Foreclosure filings down in 2013 in Durham

Jan. 17, 2014 @ 06:10 PM

Foreclosure filings in Durham County were down 20 percent year-over-year in 2013 to their lowest level since 2002.

That’s according to data from the N.C. Administrative Office of the Courts. The count included civil case filings with a home or business foreclosure filing.

For the state of North Carolina, foreclosure filings were down 18 percent compared with 2012. The total hasn’t been lower across the state since 2005.

Orange County’s filings were down nearly 11 percent, Chatham County’s were down nearly 12 percent and Person County’s were down 15 percent.

Another data source, RealtyTrac, company that lists properties in foreclosure online, also showed a decline in foreclosures in Durham County and in North Carolina.

RealtyTrac reported that the number of properties with default notices, scheduled auctions and bank repossessions in Durham County in 2013 was down nearly 42 percent compared with the prior year.

In its Year-End 2013 U.S. Foreclosure Market Report, the company indicated that North Carolina’s foreclosure filings were down about 18 percent compared with the prior year.

Daren Blomquist, vice president at RealtyTrac, said in a news release that the “shadow cast by the foreclosure crisis” is shrinking as fewer distressed properties are entering foreclosure. Properties already in foreclosure are poised to exit in greater numbers in 2014 nationally.
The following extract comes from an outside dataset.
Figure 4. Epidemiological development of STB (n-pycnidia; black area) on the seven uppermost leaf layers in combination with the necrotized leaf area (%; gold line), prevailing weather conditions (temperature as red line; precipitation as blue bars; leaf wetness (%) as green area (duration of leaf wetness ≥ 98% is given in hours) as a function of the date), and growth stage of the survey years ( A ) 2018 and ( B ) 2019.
He also said that, nationally, there’s “unprecedented demand” from institutional investors that are willing to pay cash to buy properties at foreclosure auctions.

However, he said in North Carolina, the trend in scheduled foreclosure auctions is opposite to what is seen in other states that have a judicial process – or quasi-judicial process, as he categorizes North Carolina -- in which lenders are required to go through the court system to initiate foreclosure. The state saw a jump in scheduled foreclosure auctions in 2012, he said, followed by a sharp drop-off last year.
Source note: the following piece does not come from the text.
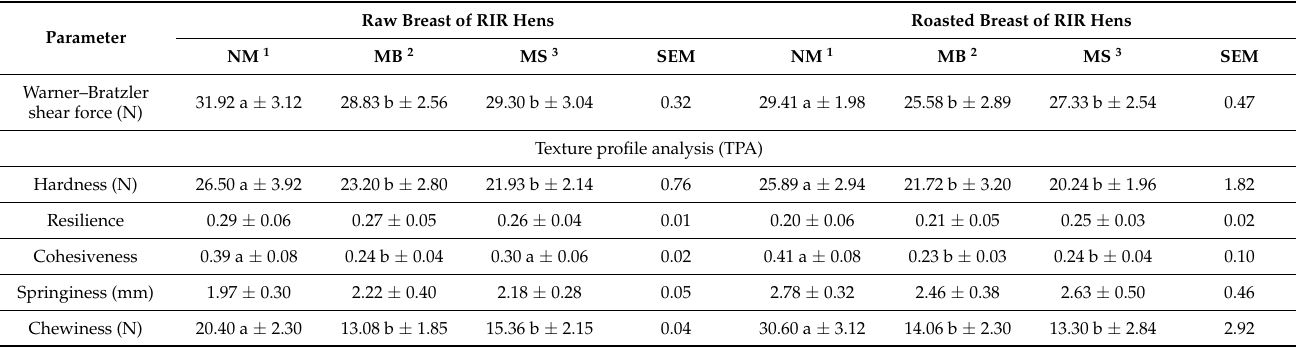
Table 2. Effect of marinating with fermented milk products on texture parameters (Warner–Bratzler, texture profile analysis) of raw and roasted hen breast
Al Ripley, director of housing and consumer issues for the N.C. Justice Center, a nonprofit that advocates for low-income people, said that while the decline in foreclosures is a positive trend, the justice center still hears from people who face foreclosure.

He said the state has a high unemployment rate, which puts people in danger of foreclosure. North Carolina’s unemployment rate was 7.4 percent in November

“We’re still seeing a very significant number of people who have difficult life situations that place them in danger (of foreclosure) and we still don’t have enough resources to combat that,” Ripley said.